Participants were randomised to take treatment for 12 or 24 weeks.

The SVR rate twelve weeks after completing therapy was 94% in the twelve-week arm. Interim results from participants who completed 24 weeks of therapy showed that 95% had an SVR at week twelve.

None of the participants experienced serious side-effects or stopped treatment early because of adverse events. Mild/moderate fatigue, nausea and headache were the most common side-effects.


Medical male circumcision reduces the risk of HIV acquisition in men. Countries in sub-Saharan Africa with a lower frequency of male circumcision are promoting circumcision to men and adolescent boys as an HIV risk reduction measure. So far, only two countries – Kenya and Ethiopia – have achieved more than 50% of their target of men circumcised and only three others – South Africa, Tanzania and Swaziland – have achieved a circumcision rate of 20-26%.

Older men are less likely to seek circumcision, possibly because they cannot afford to take time away from work to attend a clinic. A randomised study of a scheme offering vouchers for food and transport, equivalent in value to up to three days’ wages, to men aged 25-49, found that Kenyan men offered higher- value vouchers were four to six times more likely to seek circumcision. The scheme could prove to be cost-saving, said investigator Kawango Agot, and the Kenyan government is looking at how it might be scaled up to promote circumcision at a national level.

New research presented at AIDS 2014 shows that men living with HIV who were circumcised during a trial of pre-exposure prophylaxis (PrEP) had a significantly reduced incidence of syphilis. So did female partners of men who were circumcised.
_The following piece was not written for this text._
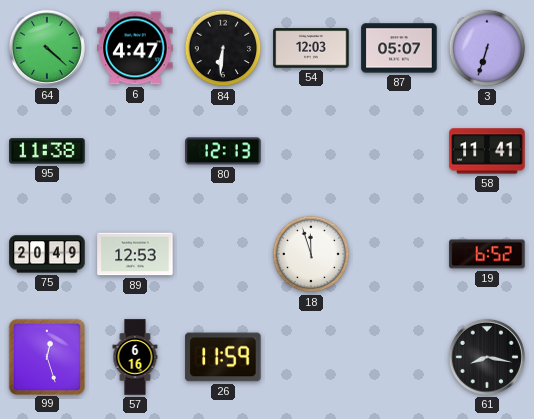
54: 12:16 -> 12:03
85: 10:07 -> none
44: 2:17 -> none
However, the incidence of syphilis was not significantly reduced in HIV-negative men.

New research on the implementation of medical male circumcision in sub-Saharan Africa also presented at the conference found no clear evidence that circumcision was associated with subsequent changes in sexual behavior that might increase the risk of acquiring HIV – so-called ‘risk compensation’.

Potential for shorter TB treatment regimen

Mel Spigelman and Dan Everitt presenting at AIDS 2014. Photo by Liz Highleyman, hivandhepatitis.com

Standard TB (tuberculosis) treatment lasts for six to eight months. Treatment for multidrug-resistant TB lasts for minimum of 18 months. A clinical trial of an experimental regimen for TB treatment suggests that the duration of TB treatment could be shortened to four months for people with drug-sensitive TB and to six months for people with drug-resistant TB.

181 people with drug-sensitive TB were randomised to receive one of two doses of a regimen of the fluoroquinolone antibiotic moxifloxacin (M), with the nitroimidazole antibiotic Pa-824 (PA), and pyrazinamide (Z), called PaMZ, or standard TB treatment. 26 people with multidrug-resistant (MDR) TB received the experimental regimen.

All three groups receiving the experimental treatment showed significantly greater reductions in various markers of TB bacterial activity and were significantly more likely to be TB culture-negative after eight weeks of treatment (71% vs 38% in the standard treatment group).

The regimen will now be tested in a large phase III trial that is likely to report results in 2017. If it proves effective the regimen could reduce the cost of MDR- TB treatment by 90%.